Ravens team doctor won't rule out quarantining Lamar Jackson

The Ravens don't have any plans to quarantine the unanimous NFL MVP -- yet.

Head team physician Dr. Andrew Tucker spoke with local reporters on a Zoom call Wednesday afternoon on a variety of topics, including NFL safety protocols, mitigating COVID-19 concerns, and more. He also addressed a popular suggestion among fans online: quarantining quarterbacks.

No team wants to lose any of their depth, but some players and positions are clearly more critical than others. At the top of the list is obviously the team's quarterbacks, and few signal-callers are more essential to their team's success than Lamar Jackson is to the Ravens.

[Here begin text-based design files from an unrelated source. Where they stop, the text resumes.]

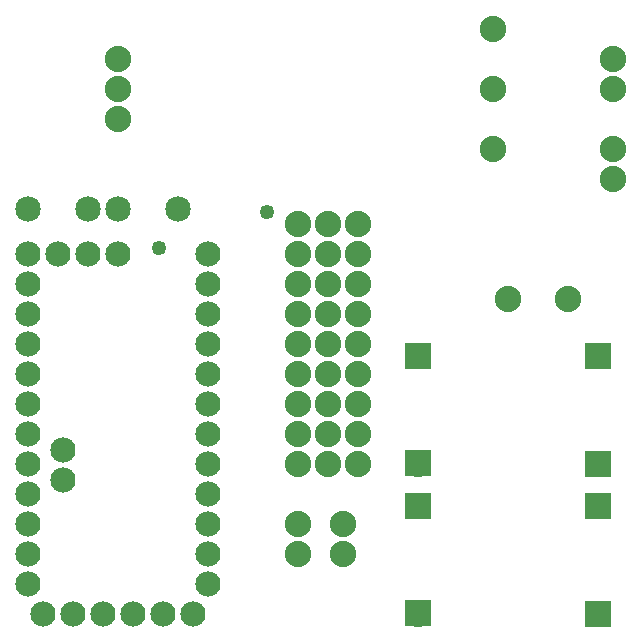
<source format=gts>
G04 MADE WITH FRITZING*
G04 WWW.FRITZING.ORG*
G04 DOUBLE SIDED*
G04 HOLES PLATED*
G04 CONTOUR ON CENTER OF CONTOUR VECTOR*
%ASAXBY*%
%FSLAX23Y23*%
%MOIN*%
%OFA0B0*%
%SFA1.0B1.0*%
%ADD10C,0.088000*%
%ADD11C,0.084000*%
%ADD12C,0.085000*%
%ADD13C,0.049370*%
%ADD14R,0.087630X0.087806*%
%LNMASK1*%
G90*
G70*
G54D10*
X1027Y1431D03*
X1127Y1431D03*
X1227Y1431D03*
X1027Y1331D03*
X1127Y1331D03*
X1227Y1331D03*
X1027Y1231D03*
X1127Y1231D03*
X1227Y1231D03*
X1027Y1131D03*
X1127Y1131D03*
X1227Y1131D03*
X1027Y1031D03*
X1127Y1031D03*
X1227Y1031D03*
X1027Y931D03*
X1127Y931D03*
X1227Y931D03*
X1027Y831D03*
X1127Y831D03*
X1227Y831D03*
X1027Y731D03*
X1127Y731D03*
X1227Y731D03*
X1027Y631D03*
X1127Y631D03*
X1227Y631D03*
G54D11*
X677Y131D03*
X577Y131D03*
X477Y131D03*
X377Y131D03*
X277Y131D03*
X177Y131D03*
X242Y676D03*
X242Y576D03*
X327Y1331D03*
X227Y1331D03*
X127Y231D03*
X127Y331D03*
X127Y431D03*
X127Y531D03*
X127Y631D03*
X127Y731D03*
X127Y831D03*
X127Y931D03*
X127Y1031D03*
X127Y1131D03*
X127Y1231D03*
X127Y1331D03*
X727Y1331D03*
X727Y1231D03*
X727Y1131D03*
X727Y1031D03*
X727Y931D03*
X727Y831D03*
X727Y731D03*
X727Y631D03*
X727Y531D03*
X727Y431D03*
X727Y331D03*
X727Y231D03*
X427Y1331D03*
G54D10*
X2027Y131D03*
X2027Y491D03*
X1427Y491D03*
X1427Y131D03*
X2027Y631D03*
X2027Y991D03*
X1427Y991D03*
X1427Y631D03*
X1677Y2081D03*
X1677Y1881D03*
X1677Y1681D03*
X427Y1981D03*
X427Y1881D03*
X427Y1781D03*
X2077Y1881D03*
X2077Y1981D03*
X1927Y1181D03*
X1727Y1181D03*
X2077Y1681D03*
X2077Y1581D03*
G54D12*
X127Y1481D03*
X327Y1481D03*
X427Y1481D03*
X627Y1481D03*
G54D13*
X564Y1350D03*
X924Y1470D03*
G54D10*
X1027Y331D03*
X1027Y331D03*
X1027Y431D03*
X1177Y431D03*
X1177Y431D03*
X1177Y331D03*
G54D14*
X1427Y491D03*
X1427Y132D03*
X2027Y131D03*
X2027Y491D03*
X1427Y991D03*
X1427Y632D03*
X2027Y631D03*
X2027Y991D03*
G04 End of Mask1*
M02*
</source>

With that in mind, Dr. Tucker was asked if Baltimore is considering any plans to isolate Jackson and the other quarterbacks from the rest of the team, to take extra precautions that the position group doesn't see a coronavirus outbreak during the season.

"Not that I know of. I can't speculate on if things change in the community or change in the team, there might be a different approach. I wouldn't rule it out," Tucker said.

It appears that, for now, the Ravens aren't planning to turn Jackson into a true Bubble Boy. As an organization, they have taken countless steps to keep every player as safe and healthy as possible amidst a global pandemic, and they are trusting their protocols to keep Jackson on the field. But it's notable that Dr. Tucker declined to rule out the possibility of things changing down the line.

Obviously, most teams are in a state of flux in regards to COVID-19, and they all have more information everyday. The impact of the virus spreading both within the organization and the greater Baltimore community could lead the Ravens to reverse course in order to protect their most valuable asset.

Jackson, in his own words, hasn't had "one tick" of coronavirus in him yet. The Ravens are going to do everything they possibly can to keep it that way.